Source text =>
________________
Dover residents, especially those living near the new west side transit center, are invited to a series of public meetings to determine how the area will develop over the coming years.

By the end of the week, a group of planning experts hope to have a working plan for how the neighborhood around Dover’s new west side transit center will develop over the coming years.

Right now, the area is a hodgepodge of different types of buildings and uses, said Dover’s Director of Planning and Inspections Ann Marie Townshend.

But the area could galvanize around the new DART bus station under construction at the corner of Water and Queen streets.

After a week’s worth of intensive planning meetings and design sessions intended to solicit input and suggestions from the community, officials should have a pretty good idea of what kinds of buildings, businesses and housing options residents want to see take root in the neighborhood as it develops.

The parade of intensive design meetings will culminate with the release of architectural renderings meant to show the community and prospective developers the kinds of buildings that are well suited to the area.

In the land use world, this whirlwind planning process is known as a charette.

Pronounced “shur-et,” the term likely comes from the arts schools of 19th-century Paris, where design students often worked on their projects up to the last minute, even as they rode to class on carts known as charettes.
________________
Dataset records =>

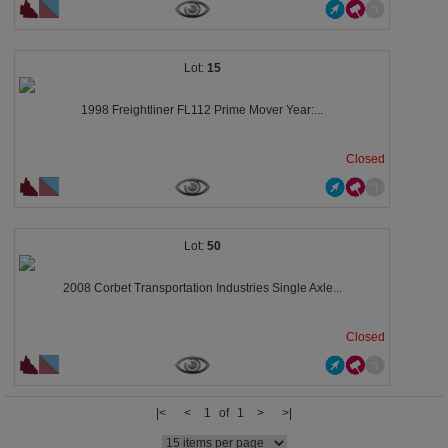
15
1998 Freightliner FL112 Prime Mover Year:...
Closed
50
2008 Corbet Transportation Industries Single Axle...
Closed
|<
<
1 of 1
>
>|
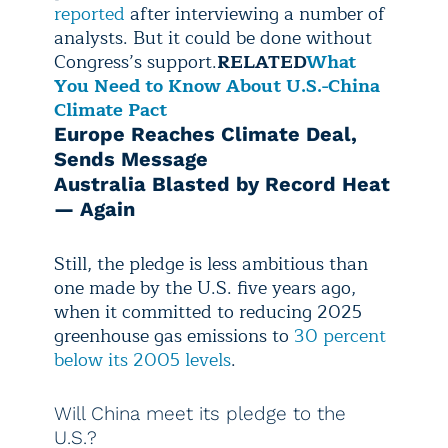
reported
after interviewing a number of
analysts. But it could be done without
Congress’s support.
RELATED
What
You Need to Know About U.S.-China
Climate Pact
Europe Reaches Climate Deal,
Sends Message
Australia Blasted by Record Heat
— Again
Still, the pledge is less ambitious than
one made by the U.S. five years ago,
when it committed to reducing 2025
greenhouse gas emissions to
30 percent
below its 2005 levels
.
Will China meet its pledge to the
U.S.?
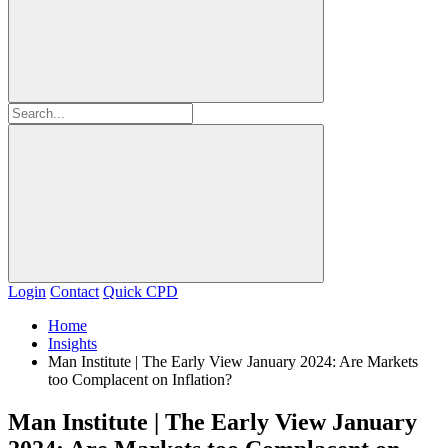
Login
Contact
Quick CPD
Home
Insights
Man Institute | The Early View January 2024: Are Markets
too Complacent on Inflation?
Man Institute | The Early View January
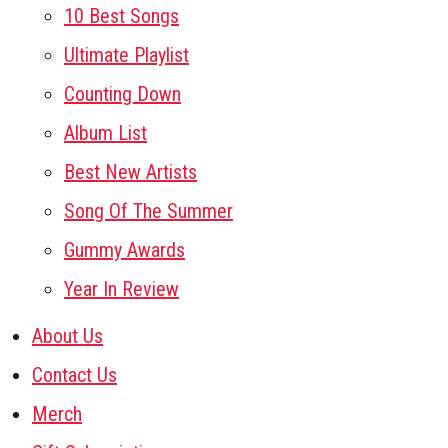
10 Best Songs
Ultimate Playlist
Counting Down
Album List
Best New Artists
Song Of The Summer
Gummy Awards
Year In Review
About Us
Contact Us
Merch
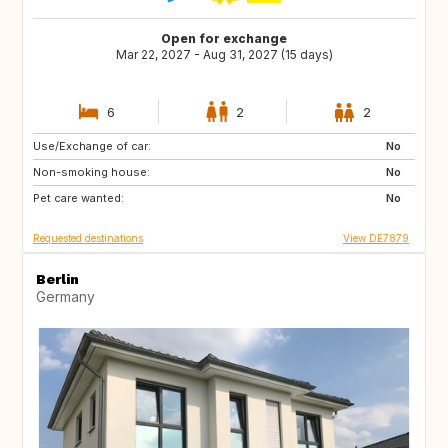
Open for exchange
Mar 22, 2027 - Aug 31, 2027 (15 days)
6
2
2
Use/Exchange of car:
CA
NO
No
Non-smoking house:
IE
GB
No
Pet care wanted:
DK
FI
No
Requested destinations
View DE7879
Berlin
Germany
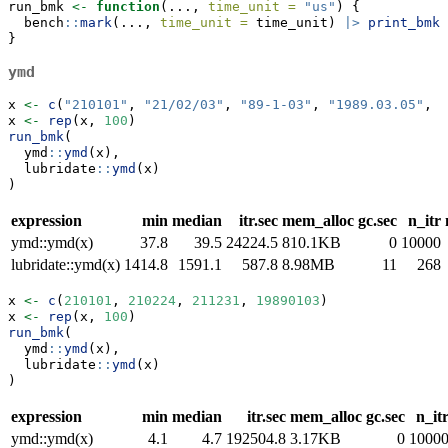
run_bmk 
<-
function
(..., 
time_unit =
"us"
) {
  bench
::
mark
(..., 
time_unit =
 time_unit) 
|>
print_bmk
(
}
ymd
x 
<-
c
(
"210101"
, 
"21/02/03"
, 
"89-1-03"
, 
"1989.03.05"
, 
"
x 
<-
rep
(x, 
100
)
run_bmk
(
  ymd
::
ymd
(x),
  lubridate
::
ymd
(x)
)
expression
min
median
itr.sec
mem_alloc
gc.sec
n_itr
ymd::ymd(x)
37.8
39.5
24224.5
810.1KB
0
10000
lubridate::ymd(x)
1414.8
1591.1
587.8
8.98MB
11
268
x 
<-
c
(
210101
, 
210224
, 
211231
, 
19890103
)
x 
<-
rep
(x, 
100
)
run_bmk
(
  ymd
::
ymd
(x),
  lubridate
::
ymd
(x)
)
expression
min
median
itr.sec
mem_alloc
gc.sec
n_it
ymd::ymd(x)
4.1
4.7
192504.8
3.17KB
0
1000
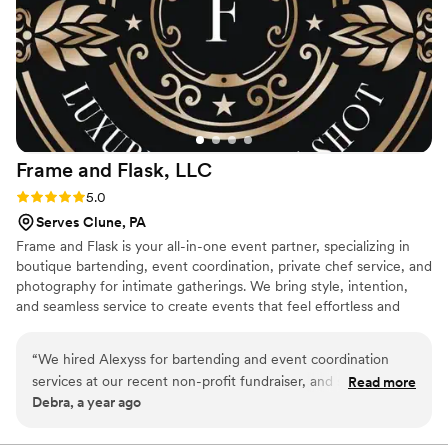
Frame and Flask,
LLC
Rating: 5.0 (2 reviews)
5.0
Serves Clune, PA
Frame and Flask is your all-in-one event partner, specializing in
boutique bartending, event coordination, private chef service, and
photography for intimate gatherings. We bring style, intention,
and seamless service to create events that feel effortless and
unforgettable.
“
We hired Alexyss for bartending and event coordination
services at our recent non-profit fundraiser, and she was
Read more
Debra, a year ago
absolutely phenomenal from start to finish. Her
professionalism, attention to detail, and warm personality
made the entire evening run seamlessly. From the moment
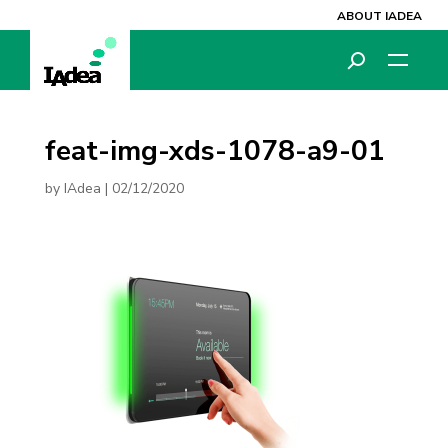
ABOUT IADEA
feat-img-xds-1078-a9-01
by
IAdea
|
02/12/2020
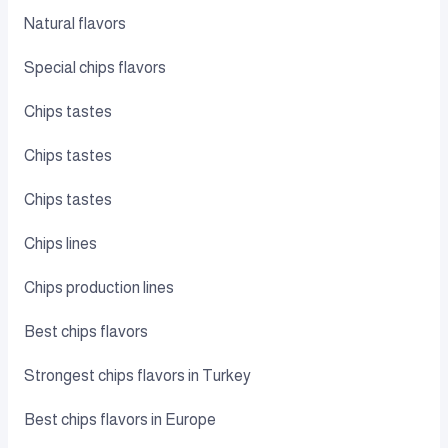
Natural flavors
Special chips flavors
Chips tastes
Chips tastes
Chips tastes
Chips lines
Chips production lines
Best chips flavors
Strongest chips flavors in Turkey
Best chips flavors in Europe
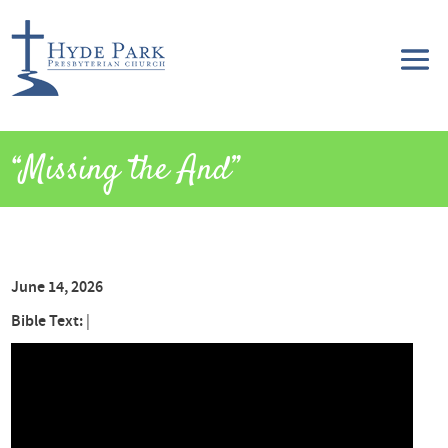
“Missing the And”
June 14, 2026
Bible Text:
|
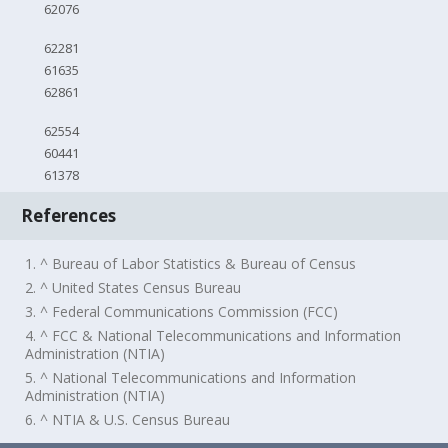
62076
62281
61635
62861
62554
60441
61378
References
1. ^ Bureau of Labor Statistics & Bureau of Census
2. ^ United States Census Bureau
3. ^ Federal Communications Commission (FCC)
4. ^ FCC & National Telecommunications and Information
Administration (NTIA)
5. ^ National Telecommunications and Information
Administration (NTIA)
6. ^ NTIA & U.S. Census Bureau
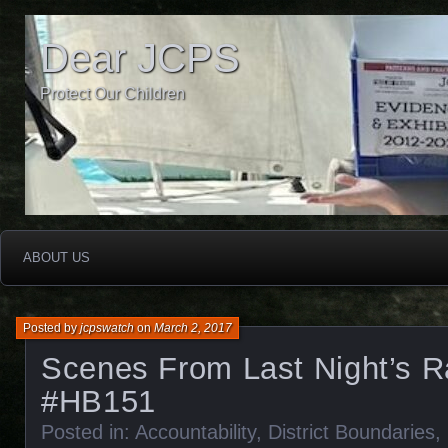
Dear JCPS
Protect Our Children
ABOUT US
Posted by
jcpswatch
on
March 2, 2017
Scenes From Last Night’s R
#HB151
Posted in:
Accountability
,
District Boundaries
,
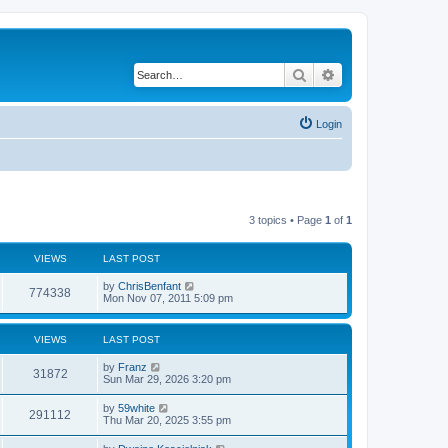
Search
Advanced search
Login
3 topics • Page
1
of
1
VIEWS
LAST POST
by
ChrisBenfant
774338
Mon Nov 07, 2011 5:09 pm
VIEWS
LAST POST
by
Franz
31872
Sun Mar 29, 2026 3:20 pm
by
59white
291112
Thu Mar 20, 2025 3:55 pm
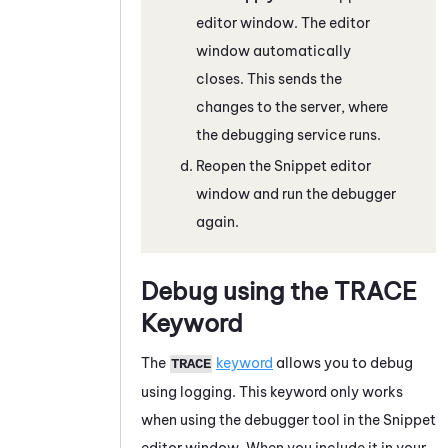
editor window. The editor
window automatically
closes. This sends the
changes to the server, where
the debugging service runs.
Reopen the
Snippet
editor
window and run the debugger
again.
Debug using the
TRACE
Keyword
The
keyword
allows you to debug
TRACE
using logging. This keyword only works
when using the debugger tool in the
Snippet
editor window. When you include it in your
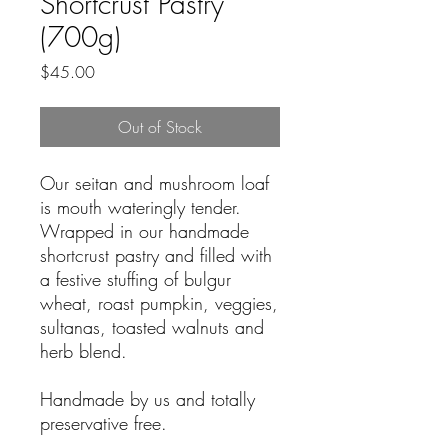
Shortcrust Pastry
(700g)
Price
$45.00
Out of Stock
Our seitan and mushroom loaf
is mouth wateringly tender.
Wrapped in our handmade
shortcrust pastry and filled with
a festive stuffing of bulgur
wheat, roast pumpkin, veggies,
sultanas, toasted walnuts and
herb blend.
Handmade by us and totally
preservative free.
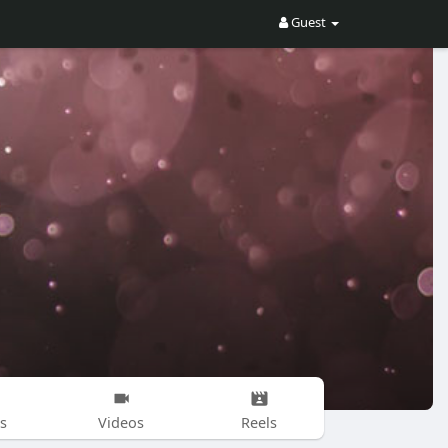
Guest
s
Videos
Reels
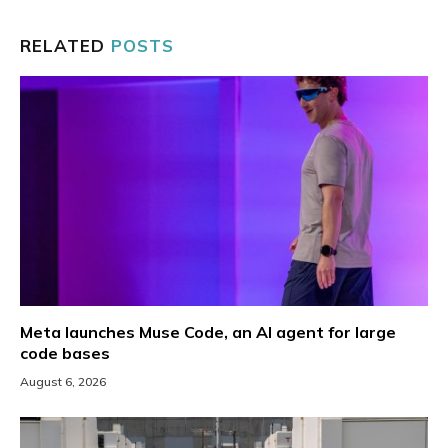
RELATED
POSTS
Meta launches Muse Code, an AI agent for large
code bases
August 6, 2026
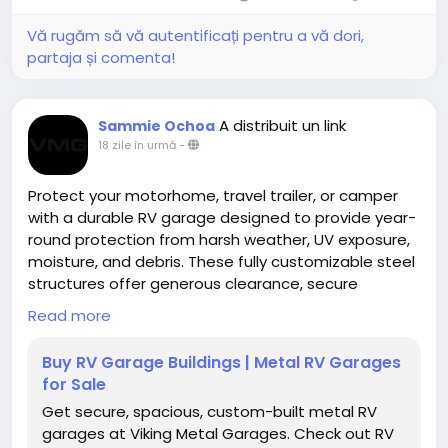
Vă rugăm să vă autentificați pentru a vă dori,
partaja și comenta!
A distribuit un link
Sammie Ochoa
18 zile în urmă
-
Protect your motorhome, travel trailer, or camper
with a durable RV garage designed to provide year-
round protection from harsh weather, UV exposure,
moisture, and debris. These fully customizable steel
structures offer generous clearance, secure
storage, and long-lasting performance for
Read more
recreational vehicles of all sizes.
Buy RV Garage Buildings | Metal RV Garages
https://www.vikingmetalgarages.com/parking-
for Sale
garages/rv-garage
Get secure, spacious, custom-built metal RV
garages at Viking Metal Garages. Check out RV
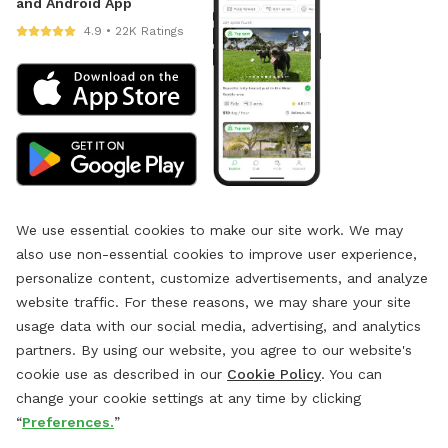
and Android App
4.9 • 22K Ratings
We use essential cookies to make our site work. We may
also use non-essential cookies to improve user experience,
personalize content, customize advertisements, and analyze
website traffic. For these reasons, we may share your site
usage data with our social media, advertising, and analytics
partners. By using our website, you agree to our website's
cookie use as described in our
Cookie Policy
. You can
change your cookie settings at any time by clicking
“
Preferences.
”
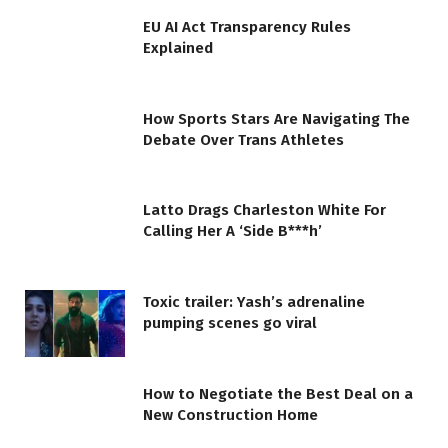
EU AI Act Transparency Rules
Explained
How Sports Stars Are Navigating The
Debate Over Trans Athletes
Latto Drags Charleston White For
Calling Her A ‘Side B***h’
Toxic trailer: Yash’s adrenaline
pumping scenes go viral
How to Negotiate the Best Deal on a
New Construction Home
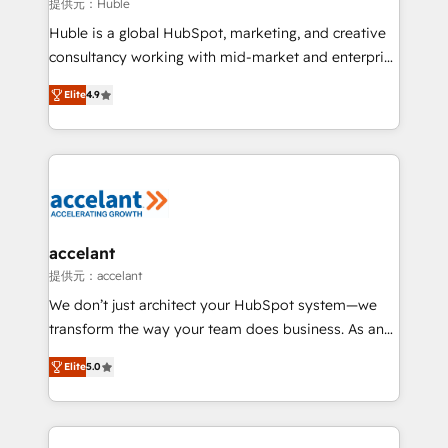
of your tech stack, syncing... 🛍️ Shopify or
提供元：Huble
WooCommerce 💲 Stripe or Paypal 💰 Sage or
Huble is a global HubSpot, marketing, and creative
Netsuite 🤖 Google or Microsoft ✍️ DocuSign or
consultancy working with mid-market and enterprise
PandaDoc 🌐 Avalara or Quaderno HubSnacks holds
businesses. We go beyond implementation, shaping
the rare Advanced "Custom Integrations"
Elite
4.9
the strategy, processes, and teams that turn
Accreditation, securely sync data across... 🔄 any
HubSpot into a genuine growth engine. Named
apps, in any direction. Stuck on your old CRM..?
HubSpot's Global Partner of the Year in 2024,
Migrate | seamlessly off your old CRM onto a clean
consistently ranked among their top 5 partners
new HubSpot portal with Advanced Website and
worldwide, and with over 15 years in the ecosystem,
CRM Migrations using our in-house "HubScrub" Tool.
Huble has built a track record that speaks for itself.
One company, one operating model, delivering
accelant
across offices and consulting teams in the UK, USA,
提供元：accelant
Canada, Germany, France, Belgium, Singapore, and
We don’t just architect your HubSpot system—we
South Africa. Certified compliant with ISO/IEC
transform the way your team does business. As an
27001:2022 and ISO 9001:2015 across all seven
Elite HubSpot Solutions Partner, we specialize in
international offices and 175+ employees.
Elite
5.0
creating tailored, end-to-end CRM solutions that
accelerate growth, improve operational efficiency,
and ensure faster time to value on HubSpot. What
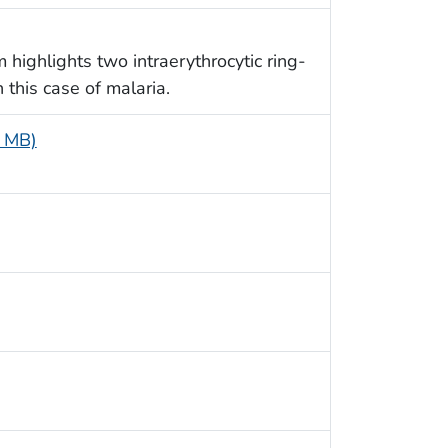
 highlights two intraerythrocytic ring-
n this case of malaria.
6 MB)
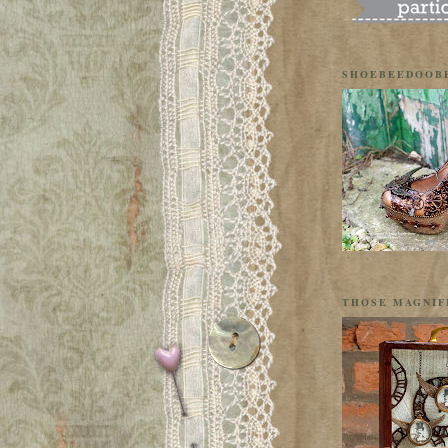
SHOEBEEDOOB
THOSE MAGNIF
________________
What you will do =>
**1.** Shorten the paragraph of the article on Dover's west side transit center that begins "After a week's worth," keeping its main facts.
**2.** Update everything from "Right now, the" down to "and Queen streets." in the article on Dover's west side transit center, replacing "hodgepodge" with "jumble".

Solved problems =>
**1.** After a week of intensive planning meetings and design sessions meant to gather community input, officials should know what buildings, businesses and housing residents want in the developing neighborhood.

**2.**
Right now, the area is a jumble of different types of buildings and uses, said Dover’s Director of Planning and Inspections Ann Marie Townshend.

But the area could galvanize around the new DART bus station under construction at the corner of Water and Queen streets.